Sukses

Logam Tanah Jarang, Cadangan Strategis Nasional di Masa Depan

Salah satu unsur Logam Tanah Jarang bisa dihargai sampai 10 ribu US$.

Liputan6.com, Jakarta Badan Tenaga Nuklir Nasional (BATAN) terus mendorong upaya hilirisasi Logam Tanah Jarang (LTJ) dengan sejumlah kementerian dan lembaga.

Logam Tanah Jarang adalah kumpulan 17 unsur kimia pada tabel periodik semisal serium, lantanum dan gadolinium. Di Indonesia, LTJ banyak ditemukan
mineral monasit yang merupakan tailing atau sisa-sisa penambangan timah seperti di Bangka Belitung.

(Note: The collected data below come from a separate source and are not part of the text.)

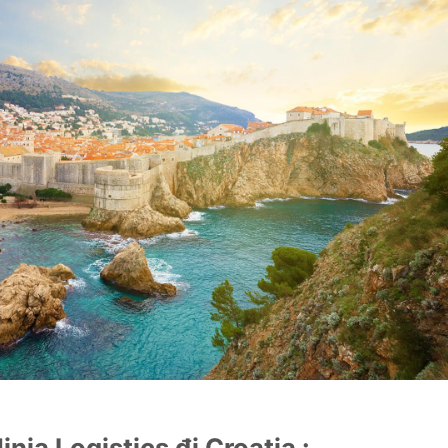
ja Logistics đi Croatia :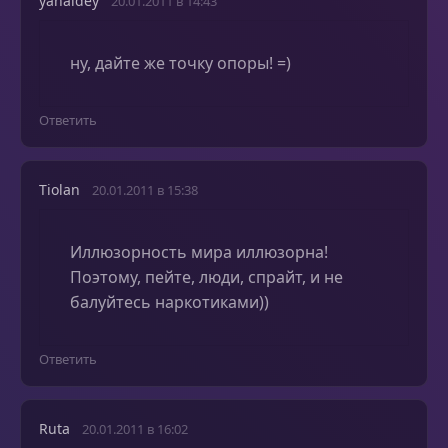
yahaldey
20.01.2011 в 14:43
ну, дайте же точку опоры! =)
Ответить
Tiolan
20.01.2011 в 15:38
Иллюзорность мира иллюзорна!
Поэтому, пейте, люди, спрайт, и не
балуйтесь наркотиками))
Ответить
Ruta
20.01.2011 в 16:02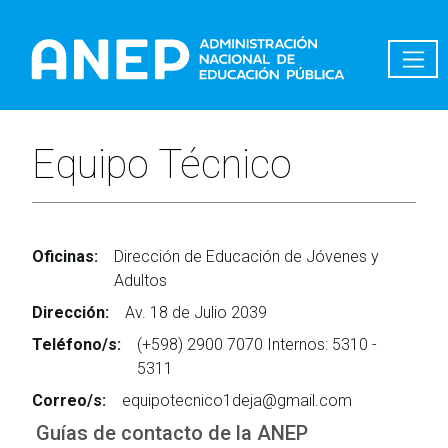
Pasar al contenido principal
Equipo Técnico
Oficinas:
Dirección de Educación de Jóvenes y
Adultos
Dirección:
Av. 18 de Julio 2039
Teléfono/s:
(+598) 2900 7070 Internos: 5310 -
5311
Correo/s:
equipotecnico1deja@gmail.com
Guías de contacto de la ANEP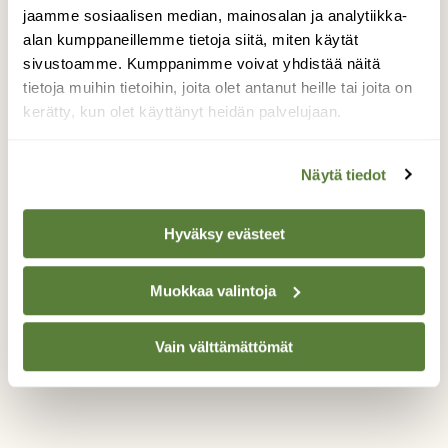
Asumme Espoon otaniemessä kerrostalossa
jaamme sosiaalisen median, mainosalan ja analytiikka-
jossa on avonaiset parvekkeet. Jätimme
alan kumppaneillemme tietoja siitä, miten käytät
laittamatta kesäkukat seinällä olevaan
sivustoamme. Kumppanimme voivat yhdistää näitä
kukkatelineeseen. Alkukesästä sinne oli
tietoja muihin tietoihin, joita olet antanut heille tai joita on
muuttanut laulurastas ja kohta pesässä
kerätty, kun olet käyttänyt heidän palvelujaan.
olikin viisi munaa. Kaksi niistä kuoriutui ja nyt
parvekkeeme on vallattu ja siellä on
käynnissä laulurastaspariskunnalla
Näytä tiedot
mahdoton ruokaralli. Joitain kuvia ollaan
onnistuttu sälekaihtimien välistä ottamaan.
Hyväksy evästeet
On kyllä hienoin parvekekoriste aikoihin!
Valokuvaaja: Heidi Nissinen, Espoo 8.7.2019
Muokkaa valintoja
Vain välttämättömät
TAKAISIN LISTAAN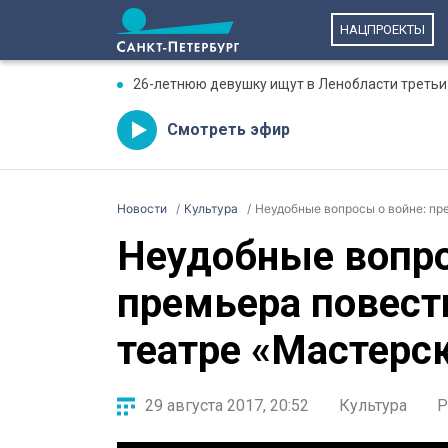
НАЦПРОЕКТЫ
26-летнюю девушку ищут в Ленобласти третьи
Смотреть эфир
Новости
Культура
Неудобные вопросы о войне: пр
Неудобные вопро
премьера повест
театре «Мастерс
29 августа 2017, 20:52
Культура
Р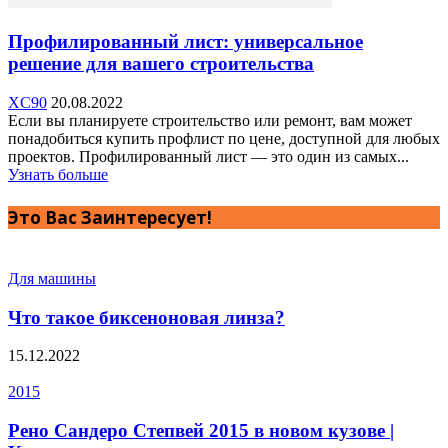
Профилированный лист: универсальное
решение для вашего строительства
XC90
20.08.2022
Если вы планируете строительство или ремонт, вам может
понадобиться купить профлист по цене, доступной для любых
проектов. Профилированный лист — это один из самых...
Узнать больше
Это Вас Заинтересует!
Для машины
Что такое биксеноновая линза?
15.12.2022
2015
Рено Сандеро Степвей 2015 в новом кузове |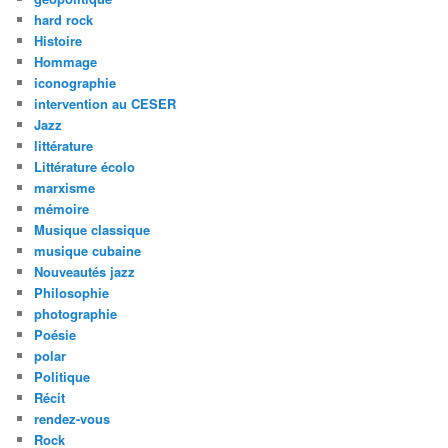
hard rock
Histoire
Hommage
iconographie
intervention au CESER
Jazz
littérature
Littérature écolo
marxisme
mémoire
Musique classique
musique cubaine
Nouveautés jazz
Philosophie
photographie
Poésie
polar
Politique
Récit
rendez-vous
Rock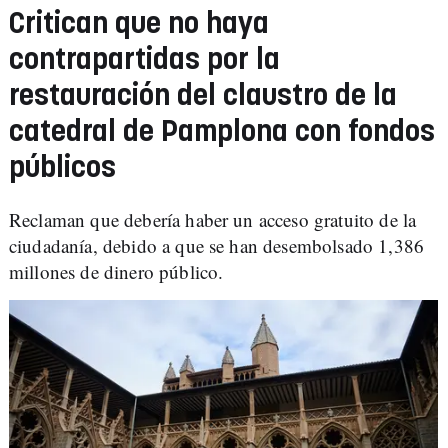
Critican que no haya
contrapartidas por la
restauración del claustro de la
catedral de Pamplona con fondos
públicos
Reclaman que debería haber un acceso gratuito de la
ciudadanía, debido a que se han desembolsado 1,386
millones de dinero público.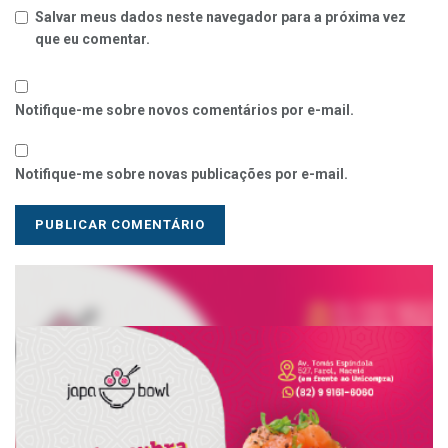
Salvar meus dados neste navegador para a próxima vez
que eu comentar.
Notifique-me sobre novos comentários por e-mail.
Notifique-me sobre novas publicações por e-mail.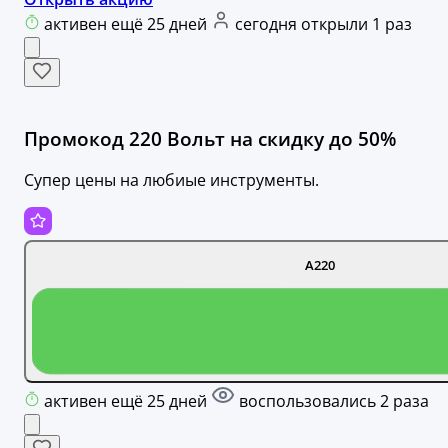
активен ещё 25 дней
сегодня открыли 1 раз
Промокод 220 Вольт на скидку до 50%
Супер цены на любиые инструменты.
А220
активен ещё 25 дней
воспользовались 2 раза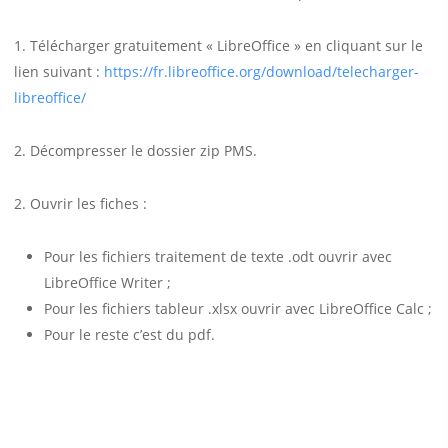
1. Télécharger gratuitement « LibreOffice » en cliquant sur le
lien suivant :
https://fr.libreoffice.org/download/telecharger-
libreoffice/
2. Décompresser le dossier zip PMS.
2. Ouvrir les fiches :
Pour les fichiers traitement de texte .odt ouvrir avec
LibreOffice Writer ;
Pour les fichiers tableur .xlsx ouvrir avec LibreOffice Calc ;
Pour le reste c’est du pdf.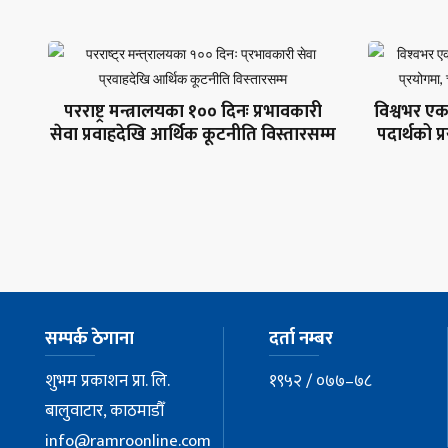
परराष्ट्र मन्त्रालयका १०० दिनः प्रभावकारी
विश्वभर एक
सेवा प्रवाहदेखि आर्थिक कूटनीति विस्तारसम्म
पदार्थको 
सम्पर्क ठेगाना
दर्ता नम्बर
शुभम प्रकाशन प्रा. लि.
१९५२ / ०७७–७८
बालुवाटार, काठमाडौँ
info@ramroonline.com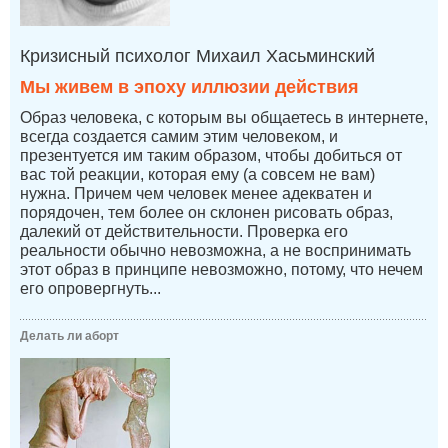
Кризисный психолог Михаил Хасьминский
Мы живем в эпоху иллюзии действия
Образ человека, с которым вы общаетесь в интернете,
всегда создается самим этим человеком, и
презентуется им таким образом, чтобы добиться от
вас той реакции, которая ему (а совсем не вам)
нужна. Причем чем человек менее адекватен и
порядочен, тем более он склонен рисовать образ,
далекий от действительности. Проверка его
реальности обычно невозможна, а не воспринимать
этот образ в принципе невозможно, потому, что нечем
его опровергнуть...
Делать ли аборт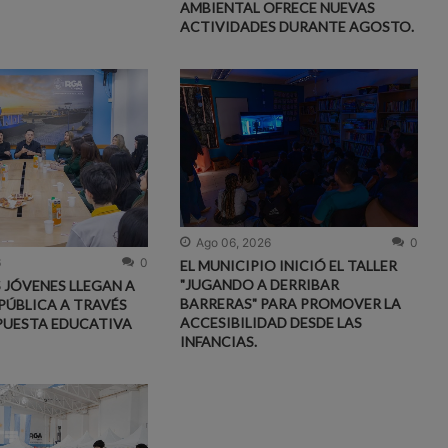
AMBIENTAL OFRECE NUEVAS
ACTIVIDADES DURANTE AGOSTO.
Ago 06, 2026
0
6
0
EL MUNICIPIO INICIÓ EL TALLER
"JUGANDO A DERRIBAR
S JÓVENES LLEGAN A
BARRERAS" PARA PROMOVER LA
PÚBLICA A TRAVÉS
ACCESIBILIDAD DESDE LAS
PUESTA EDUCATIVA
INFANCIAS.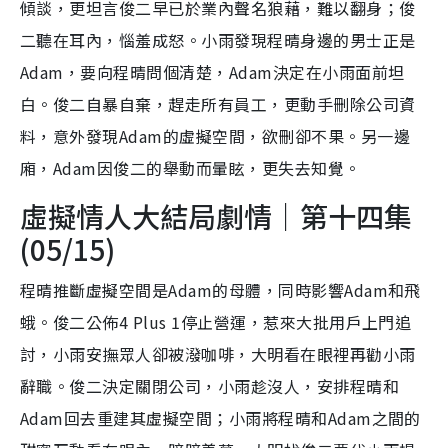
傾談，更坦言俊二早已於業內聲名狼藉，難以翻身；俊
二聽在耳內，惱羞成怒。小雨發現程晴身邊的男士正是
Adam，要向程晴問個清楚，Adam決定在小雨面前坦
白。俊二自暴自棄，趕走所有員工，更動手刪除公司資
料，意外發現Adam的虛擬空間，欲刪卻不果。另一邊
廂，Adam因俊二的舉動而暈眩，更失去知覺。
虛擬情人大結局劇情｜第十四集
(05/15)
程晴推斷虛擬空間是Adam的母體，同時影響Adam和飛
蛾。俊二公佈4 Plus 1停止營運，惹來大批用戶上門追
討，小雨安撫眾人卻被潑咖啡，大明看在眼裡再勸小雨
辭職。俊二決定關閉公司，小雨趁沒人，安排程晴和
Adam回去重建其虛擬空間；小雨將程晴和Adam之間的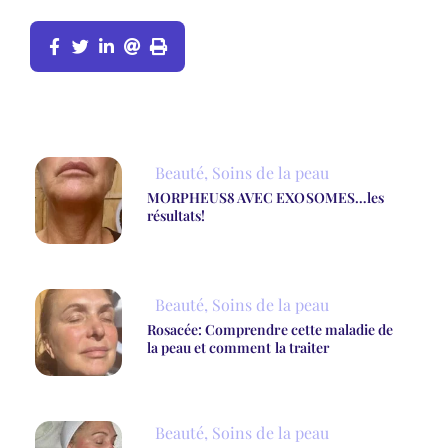
Beauté
,
Soins de la peau
MORPHEUS8 AVEC EXOSOMES…les
résultats!
Beauté
,
Soins de la peau
Rosacée: Comprendre cette maladie de
la peau et comment la traiter
Beauté
,
Soins de la peau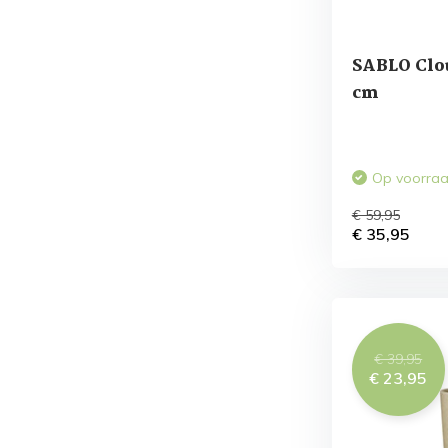
SABLO Clou
cm
Op voorra
€ 59,95
€ 35,95
€ 39,95
€ 23,95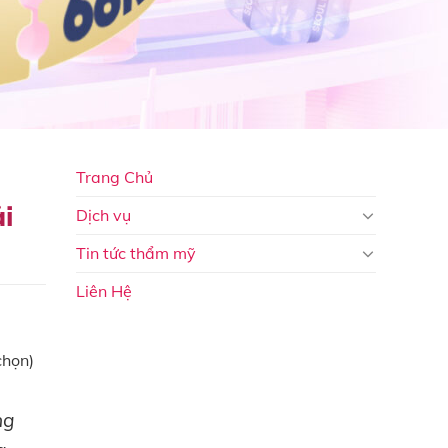
Trang Chủ
i
Dịch vụ
Tin tức thẩm mỹ
Liên Hệ
chọn)
ng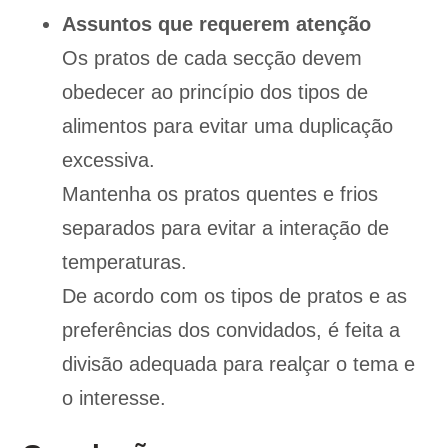
Assuntos que requerem atenção
Os pratos de cada secção devem
obedecer ao princípio dos tipos de
alimentos para evitar uma duplicação
excessiva.
Mantenha os pratos quentes e frios
separados para evitar a interação de
temperaturas.
De acordo com os tipos de pratos e as
preferências dos convidados, é feita a
divisão adequada para realçar o tema e
o interesse.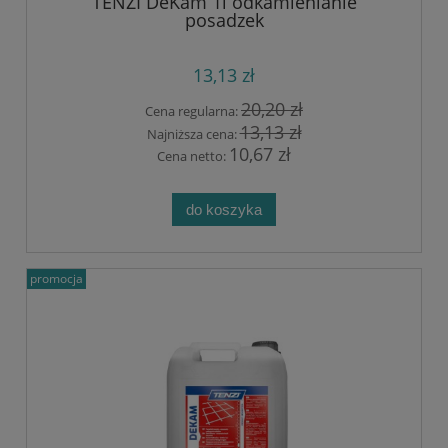
TENZI DeKam 1l odkamienianie
posadzek
13,13 zł
20,20 zł
Cena regularna:
13,13 zł
Najniższa cena:
10,67 zł
Cena netto:
do koszyka
promocja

Kepala Pusat Teknologi Bahan Galian Nuklir (PTBGN) BATAN Agus Sumaryanto mengatakan, bahwa LTJ dapat menjadi cadangan strategis nasional. Penambangan dan pengolahan LTJ pun ditargetkan sudah memasuki tahap komersialisasi pada 2019 mendatang.  

"LTJ bukan sebagai komoditas saja. Tapi juga sebagai cadangan strategis nasional. Eksplorasi terus kita lakukan. Targetnya 2019 selesai komersialisasi. Supaya ini menjadi industri LTJ Merah Putih," kata Agus.

LTJ sesungguhnya memiliki nilai komersial yang tinggi, namun kerap 'dijual' murah. Mineral monasit yang mengandung LTJ dalam bentuk pasir diekspor ke luar negeri dengan harga sekitar Rp 1000-3000 per kilogram.

"Padahal, jika diekstrak menjadi LTJ itungannya dollar. Salah satu unsur LTJ bahkan bisa dihargai sampai 10 ribu US$," ungkapnya.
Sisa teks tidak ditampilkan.